■ Instructions for the task: The entries below are to be restated exactly, and their images are to be omitted.

■ The input:
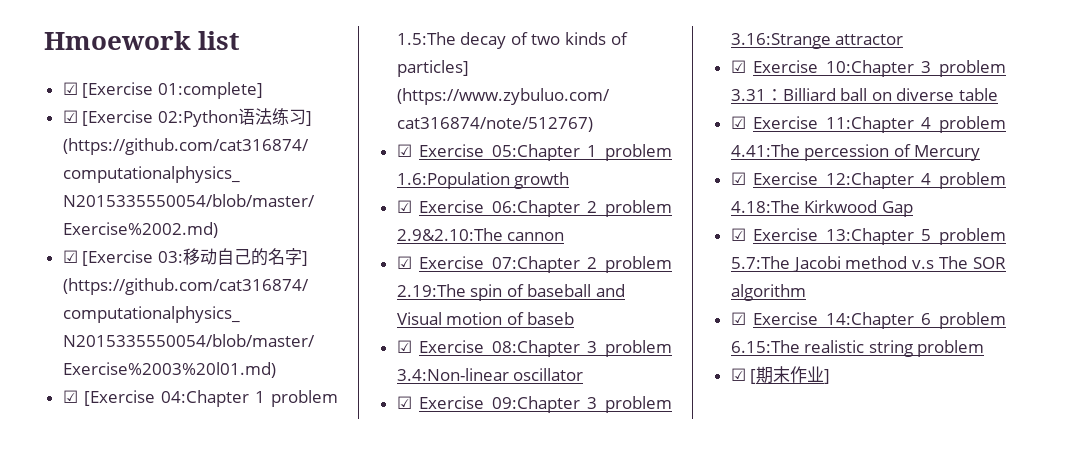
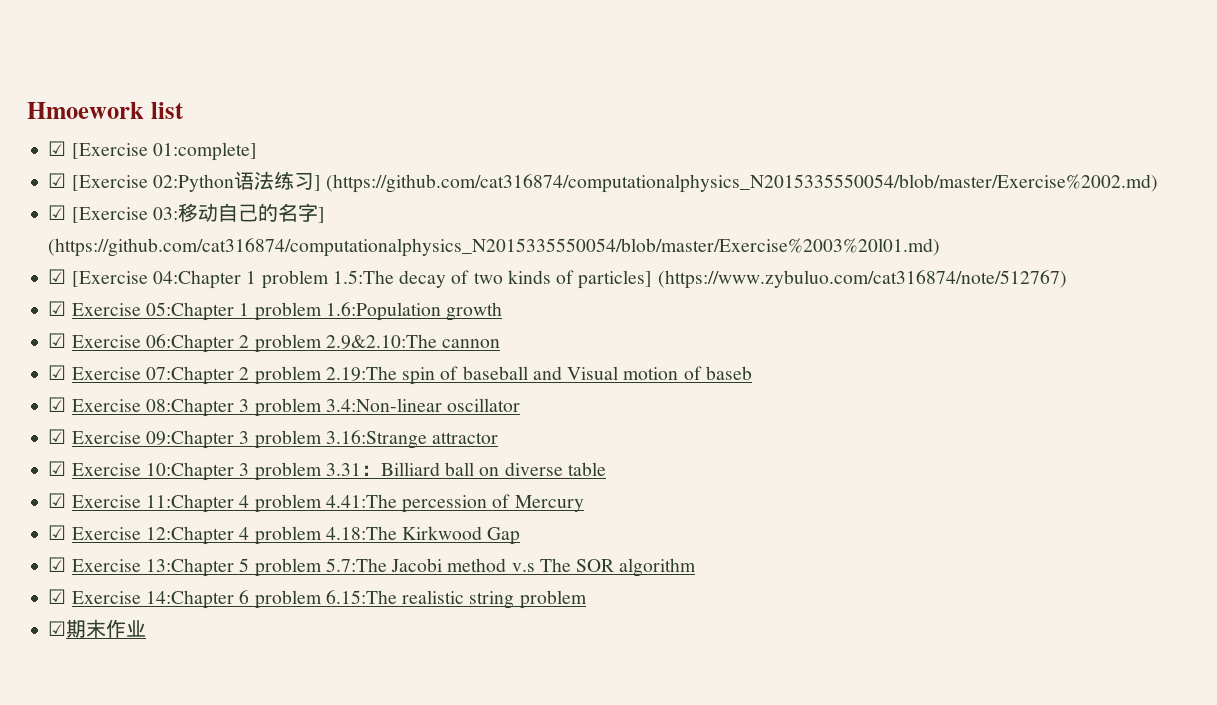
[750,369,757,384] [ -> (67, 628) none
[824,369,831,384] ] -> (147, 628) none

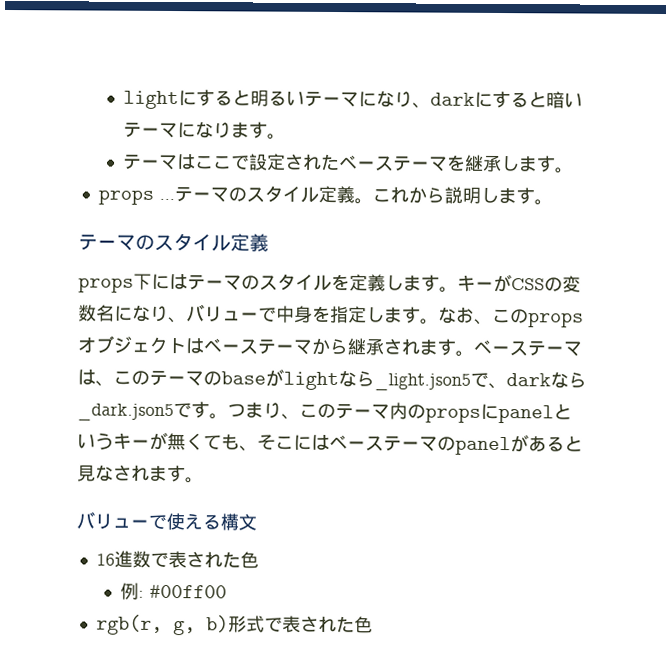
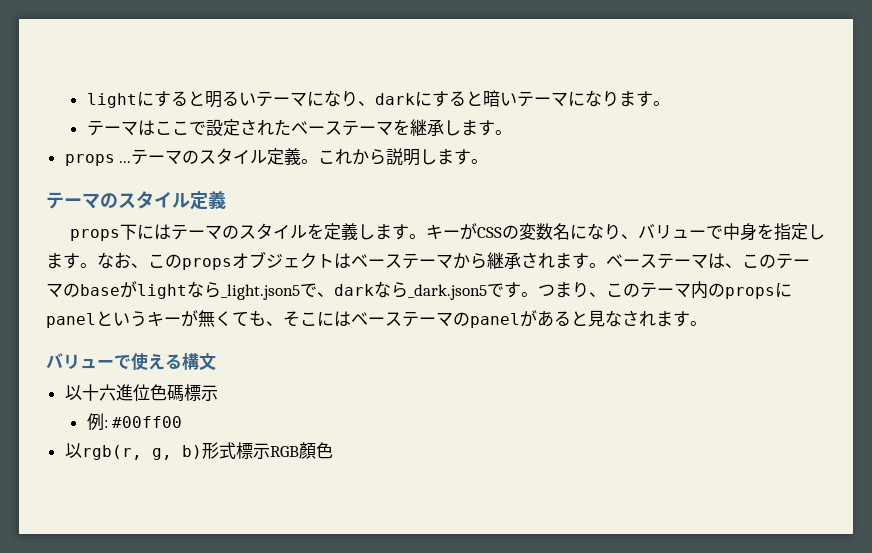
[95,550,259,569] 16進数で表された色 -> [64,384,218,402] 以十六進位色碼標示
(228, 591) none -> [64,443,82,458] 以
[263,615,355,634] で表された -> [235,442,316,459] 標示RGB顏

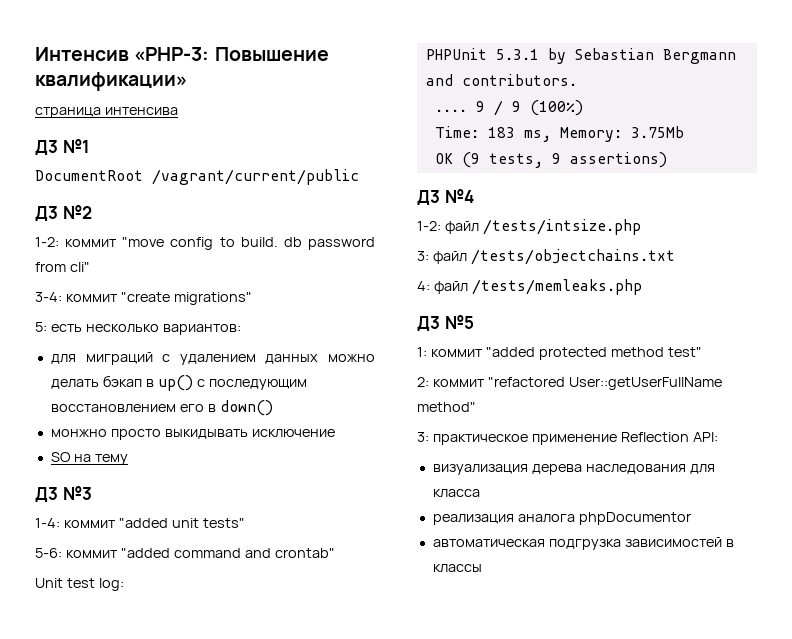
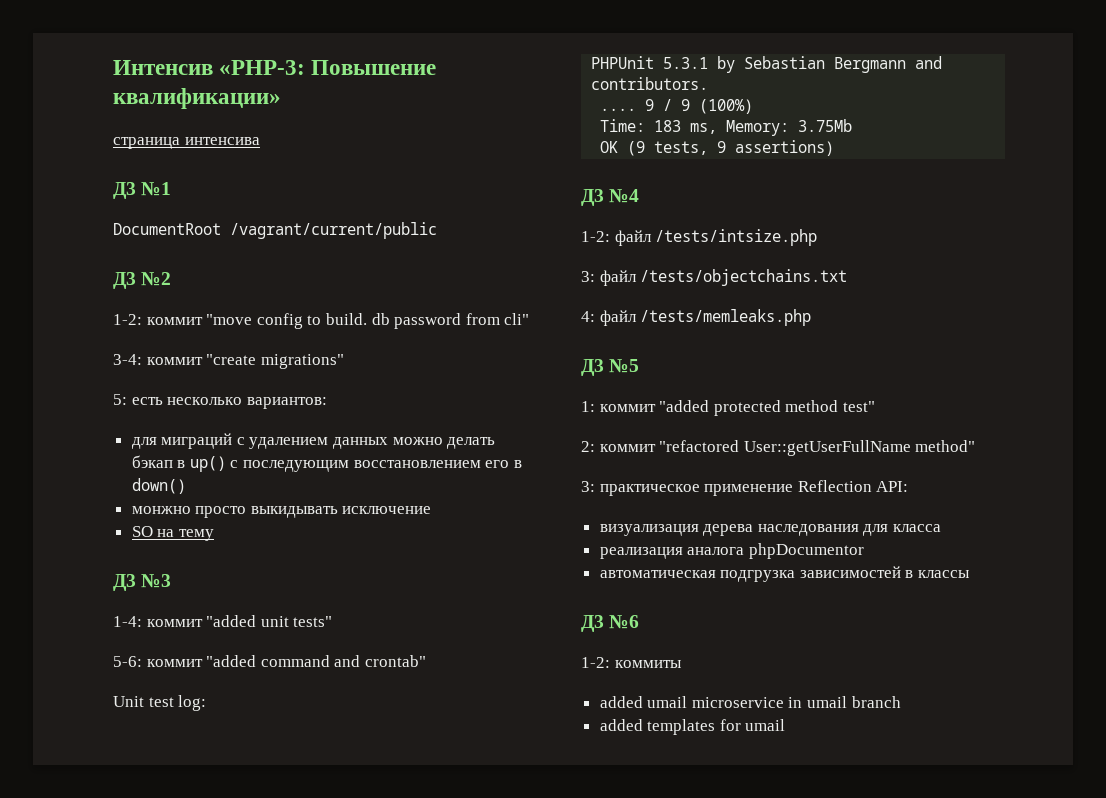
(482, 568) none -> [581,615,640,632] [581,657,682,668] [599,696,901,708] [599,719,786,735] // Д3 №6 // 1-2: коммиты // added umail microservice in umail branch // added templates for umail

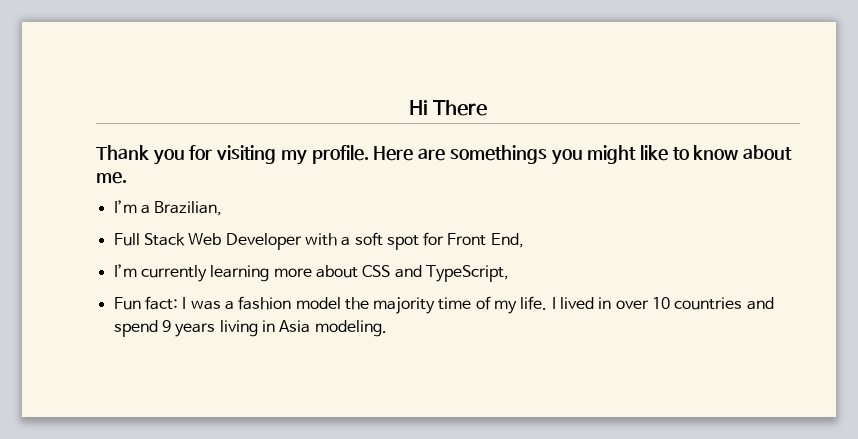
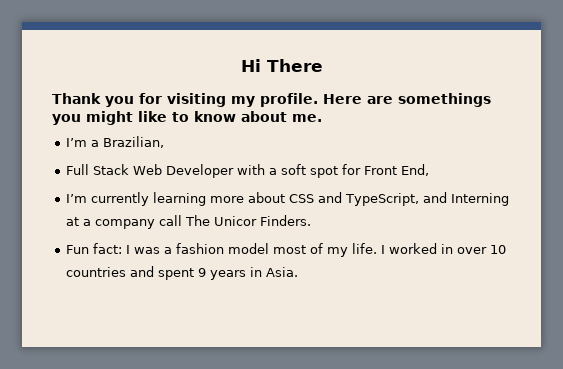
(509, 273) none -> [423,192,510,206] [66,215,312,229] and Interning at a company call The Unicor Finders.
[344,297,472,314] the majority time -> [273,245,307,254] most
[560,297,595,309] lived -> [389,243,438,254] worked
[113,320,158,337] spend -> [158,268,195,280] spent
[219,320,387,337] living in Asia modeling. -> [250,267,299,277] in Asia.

■ Exercise answer:
[750,369,757,384] [ -> (67, 628) none
[824,369,831,384] ] -> (147, 628) none

[95,550,259,569] 16進数で表された色 -> [64,384,218,402] 以十六進位色碼標示
(228, 591) none -> [64,443,82,458] 以
[263,615,355,634] で表された -> [235,442,316,459] 標示RGB顏

(482, 568) none -> [581,615,640,632] [581,657,682,668] [599,696,901,708] [599,719,786,735] // Д3 №6 // 1-2: коммиты // added umail microservice in umail branch // added templates for umail

(509, 273) none -> [423,192,510,206] [66,215,312,229] and Interning at a company call The Unicor Finders.
[344,297,472,314] the majority time -> [273,245,307,254] most
[560,297,595,309] lived -> [389,243,438,254] worked
[113,320,158,337] spend -> [158,268,195,280] spent
[219,320,387,337] living in Asia modeling. -> [250,267,299,277] in Asia.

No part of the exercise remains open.